● **Assignment**
Once you find the line with "The median monthly HOA fe" in the data that follows, repeat it and every line after it exactly, through the line with "mistakes made for".

● **Dataset extract**
· · · · · · ·

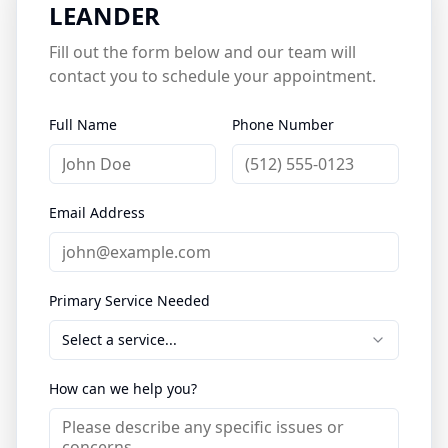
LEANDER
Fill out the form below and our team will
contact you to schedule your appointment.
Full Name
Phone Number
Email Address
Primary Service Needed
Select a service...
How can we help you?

· · · · · · ·

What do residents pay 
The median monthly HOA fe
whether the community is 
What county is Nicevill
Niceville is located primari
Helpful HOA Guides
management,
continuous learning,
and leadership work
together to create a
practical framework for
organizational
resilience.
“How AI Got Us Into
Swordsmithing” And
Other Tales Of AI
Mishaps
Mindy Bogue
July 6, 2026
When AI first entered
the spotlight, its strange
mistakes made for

· · · · · · ·

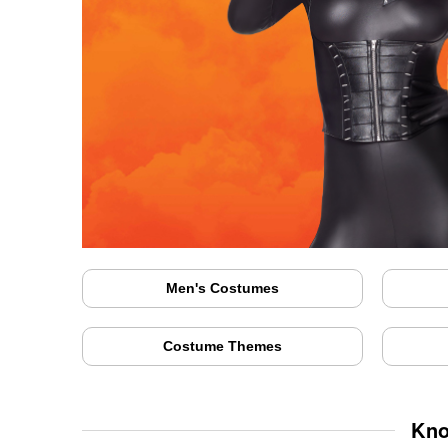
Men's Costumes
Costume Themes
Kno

· · · · · · ·

● **Response area**
The median monthly HOA fe
whether the community is 
What county is Nicevill
Niceville is located primari
Helpful HOA Guides
management,
continuous learning,
and leadership work
together to create a
practical framework for
organizational
resilience.
“How AI Got Us Into
Swordsmithing” And
Other Tales Of AI
Mishaps
Mindy Bogue
July 6, 2026
When AI first entered
the spotlight, its strange
mistakes made for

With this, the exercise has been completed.